Andra and Joe Liemandt
Enter Austin, Texas, software billionaire Joe Liemandt, a major Democratic Party benefactor and Obama campaign bundler. In March 2012, ABC News reported Liemandt was among three dozen of the Obama campaign’s largest bundlers invited to a state dinner honoring British Prime Minister David Cameron. ABC noted the invited bundlers, who included Vogue editor Anna Wintour and Hollywood producer Harvey Weinstein, were responsible for at least $10.7 million of the $250 million the campaign had collected to that point.
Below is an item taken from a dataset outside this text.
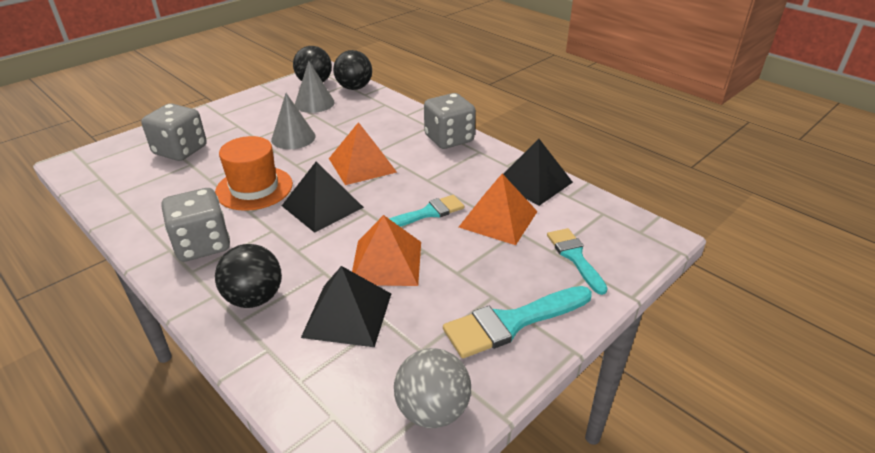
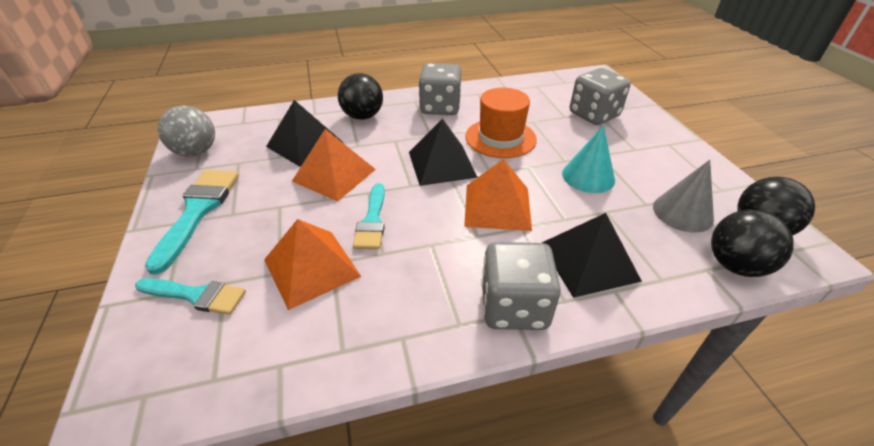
camera: 120 degrees right, 5 degrees up
(293, 138) = (588, 176): grey cone -> turquoise cone
(533, 182) = (340, 343): black pyramid -> black pyramid (588, 261)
Yet in Virginia this year, Liemandt paid for the professional petition circulators needed to put gubernatorial candidate Robert C. Sarvis on the Virginia Libertarian ballot. Liemandt’s Libertarian Booster PAC made the largest independent contribution to Sarvis’ campaign. As stated, Liemandt is a Democrat and a top bundler for Obama, part of the small circle that includes Terry McAuliffe, himself a major Obama bundler and the Democratic party national chair when Obama was elected in 2008. So is there any question Liemandt was doing McAuliffe a favor by putting Libertarian Sarvis on the Virgina ballot, in a spot where he could draw votes away from Republican Cuccinelli?
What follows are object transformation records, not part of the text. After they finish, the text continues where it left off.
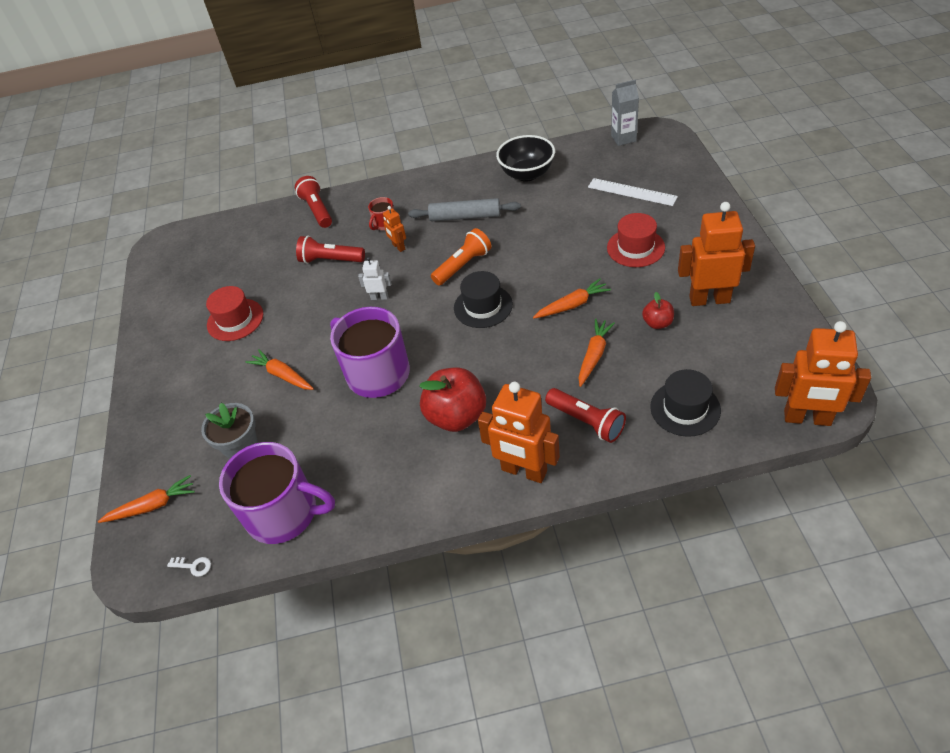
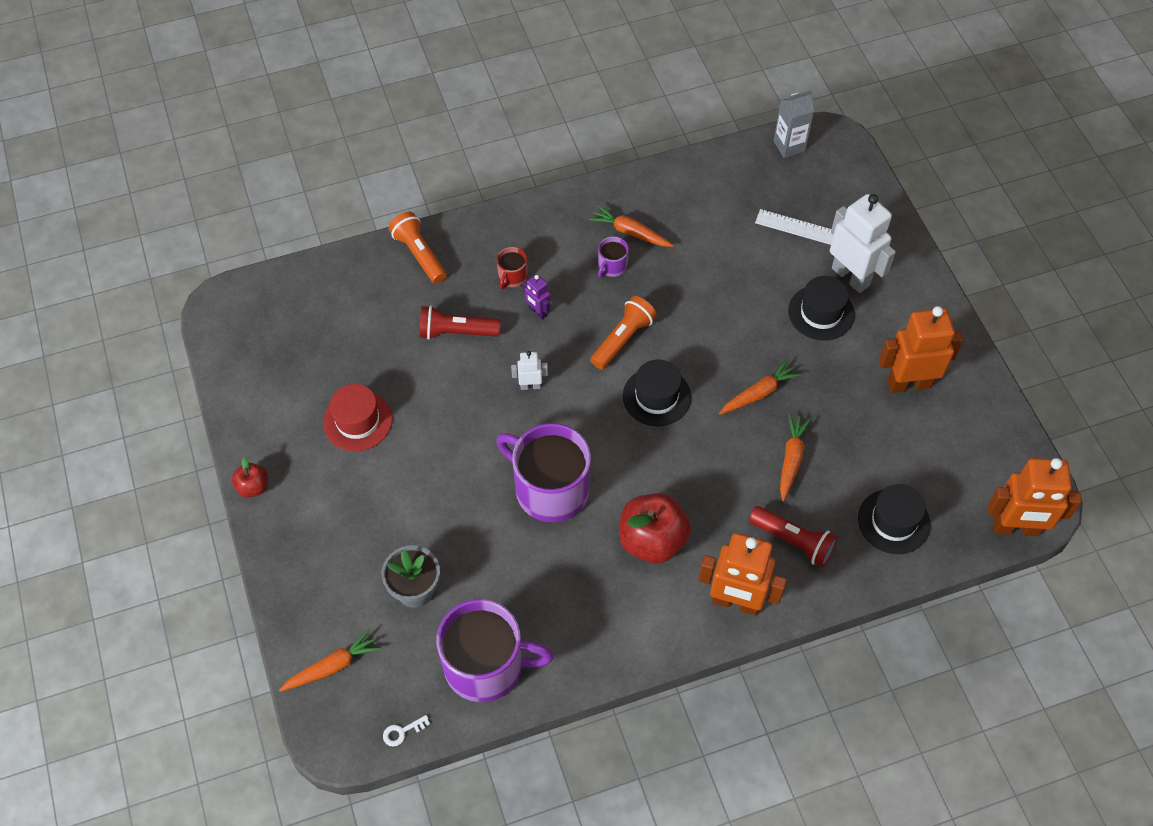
camera: 15 degrees left, 10 degrees up
(193, 566) = (402, 732): white key -> white key turned 150 degrees clockwise
(282, 375) = (438, 496): orange carrot -> orange carrot (630, 232)
(317, 210) = (419, 255): red flashlight -> orange flashlight
(398, 247) = (537, 312): orange robot -> purple robot
(465, 216) = (612, 266): grey rolling pin -> purple mug
(527, 174) = (678, 201): black bowl -> none
(635, 247) = (821, 313): red hat -> black hat
(657, 323) = (855, 415): red apple -> red apple (253, 487)
(665, 222) = (851, 276): none -> white robot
Libertarian-leaning Republicans were pretty upset about the Sarvis candidacy, noting he doesn’t support tax cuts (he in fact supported new taxes on roads), didn’t oppose medicaid expansion and called himself “pro-business,” not pro-free market.

Conservative Charles C. W. Cooke, writing in National Review, was angry that Sarvis advocated a “vehicle-miles-driven tax,” something Cooke said was “almost impossible to square” with any “remotely coherent ‘libertarian’ position” on privacy, since the plan required installation of government GPS systems in private cars, “an astonishingly invasive proposal.”

A Quinnipiac poll showing that Sarvis actually took slightly more of the vote from Democrat McAuliffe (47%) than from Republican Cuccinelli (45%) seemingly undermined the “dirty politics” nature of Sarvis’ candidacy. But who is to say Democrats inclined to dump McAuliffe--because of Obamacare for example--wouldn’t have ended up with Cuccinelli if Sarvis weren’t an option? At the same time it’s highly likely Republicans upset with Cuccinelli’s stands on abortion, divorce, gay marriage, or guns--not to mention his identification with the Republicans who closed down government--were only too happy to vote Libertarian Sarvis.

In the end, Sarvis received 6.6% of the vote, while McAuliffe’s margin over Cuccinelli was only 2.5%. McAuliffe owes big thanks to Mr. billionaire Democrat bundler Liemandt.